Pick three of your favorite books on one of your favorite subjects. At least one of the books should have more than one author. For each book, include the title, authors, and two or three other attributes that you find interesting. Take the information that you’ve selected about these three books, and separately create three files which store the book’s information in HTML (using an html table), XML, and JSON formats (e.g. “books.html”, “books.xml”, and “books.json”). To help you better understand the different file structures, I’d prefer that you create each of these files “by hand” unless you’re already very comfortable with the file formats. Write R code, using your packages of choice, to load the information from each of the three sources into separate R data frames. Are the three data frames identical?
html_source<-readHTMLTable(getURL("https://raw.githubusercontent.com/georg4re/DS607/master/data/books.html"))
html_source<-lapply(html_source[[1]], function(x) {unlist(x)})
html_data<-as.data.frame(html_source)
head(html_data)
## Title Author Country
## 1 The Fellowship of the Ring J.R.R. Tolkien United Kingdom
## 2 The Hitchhiker's Guide to the Galaxy Douglas Adams United Kingdom
## 3 Watchmen Allan Moore, Dave Gibbons USA
## Genre Publisher Publication.Date
## 1 Fantasy, Adventure Allen & Unwin 07/29/1954
## 2 Comic Science Fiction Pan Books 10/12/1979
## 3 Comic Book, Science Fiction DC Comics 09/01/1986
xml_source<-xmlInternalTreeParse(getURL("https://raw.githubusercontent.com/georg4re/DS607/master/data/books.xml"))
xml_source<-xmlSApply(xmlRoot(xml_source), function(x) xmlSApply(x, xmlValue))

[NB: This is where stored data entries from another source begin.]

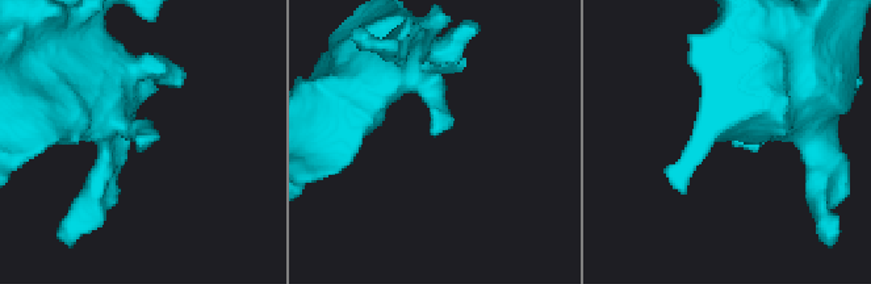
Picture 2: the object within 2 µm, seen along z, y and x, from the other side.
act=view view=em slice=xz step=4 show=tint pic=2 at=(431, 131) why='need the tissue'

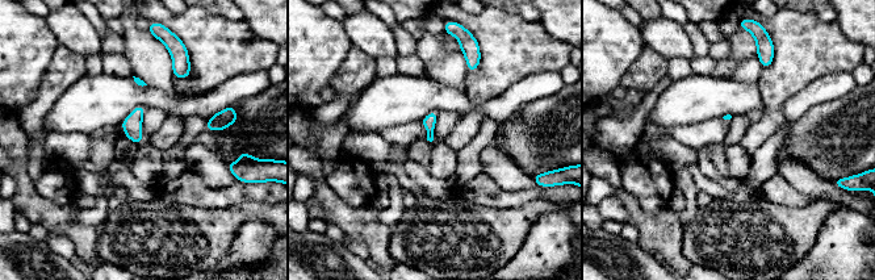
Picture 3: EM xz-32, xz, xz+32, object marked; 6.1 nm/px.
act=view view=em slice=planes show=letters at=same

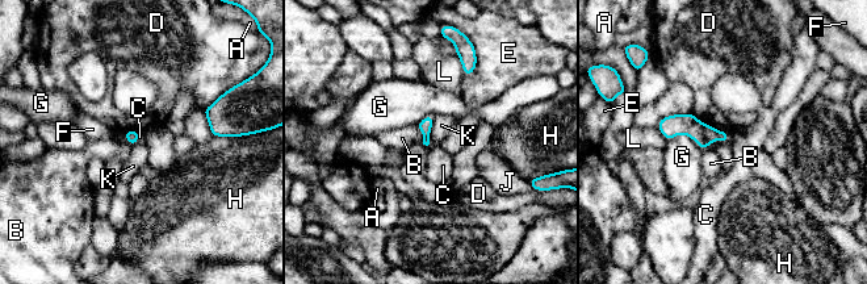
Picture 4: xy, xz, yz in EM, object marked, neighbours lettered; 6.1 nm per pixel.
act=keep longest_contact=D:280nm each=A:other,B:other,C:other,D:other,E:other,F:other,G:other,H:other,J:other,K:other,L:other border=4:(434, 117), (430, 143), (427, 146) found='no lettered fragment goes on from it'

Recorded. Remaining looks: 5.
act=view view=em slice=yz step=16 show=letters pic=1 at=(1082, 383) why='free end'

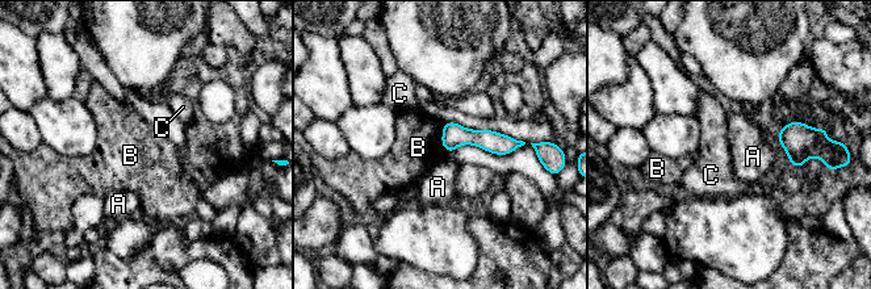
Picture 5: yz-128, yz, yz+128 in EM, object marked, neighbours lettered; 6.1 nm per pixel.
act=view view=em slice=planes show=letters at=same why='cut it another way'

#Need to flip the rows and columns
xml_source <- t(xml_source)
xml_data<-data.frame(xml_source, row.names = NULL)
head(xml_data)
## title author country
## 1 The Fellowship of the Ring J.R.R. Tolkien United Kingdom
## 2 The Hitchhiker's Guide to the Galaxy Douglas Adams United Kingdom
## 3 Watchmen Allan Moore, Dave Gibbons USA
## genre publisher publication_date
## 1 Fantasy, Adventure Allen & Unwin 07/29/1954
## 2 Comic Science Fiction Pan Books 10/12/1979
## 3 Comic Book, Science Fiction DC Comics 09/01/1986
json_source <- fromJSON(file = "https://raw.githubusercontent.com/georg4re/DS607/master/data/books.json")
json_source <- lapply(json_source, function(x) {
unlist(x)
})
json_data <- as.data.frame((do.call("rbind", json_source)))
head(json_data)
## title author country
## 1 The Fellowship of the Ring J.R.R. Tolkien United Kingdom
## 2 The Hitchhiker's Guide to the Galaxy Douglas Adams United Kingdom
## 3 Watchmen Allan Moore, Dave Gibbons USA
## genre publisher publication_date
## 1 Fantasy, Adventure Allen & Unwin 07/29/1954
## 2 Comic Science Fiction Pan Books 10/12/1979
## 3 Comic Book, Science Fiction DC Comics 09/01/1986
comparedf(json_data, xml_data)
## Compare Object
##
## Function Call:
## comparedf(x = json_data, y = xml_data)
##
## Shared: 6 non-by variables and 3 observations.
## Not shared: 0 variables and 0 observations.
##
## Differences found in 0/6 variables compared.
## 0 variables compared have non-identical attributes.
When comparing the dataframes, we see the variable names and values are the same between JSON and XML, Due to the way we named them
HTML variable names are different because we used case titles for the columns
comparedf(html_data, json_data)
## Compare Object
##
## Function Call:
## comparedf(x = html_data, y = json_data)
##
## Shared: 0 non-by variables and 3 observations.
## Not shared: 12 variables and 0 observations.
##
## Differences found in 0/0 variables compared.
## 0 variables compared have non-identical attributes.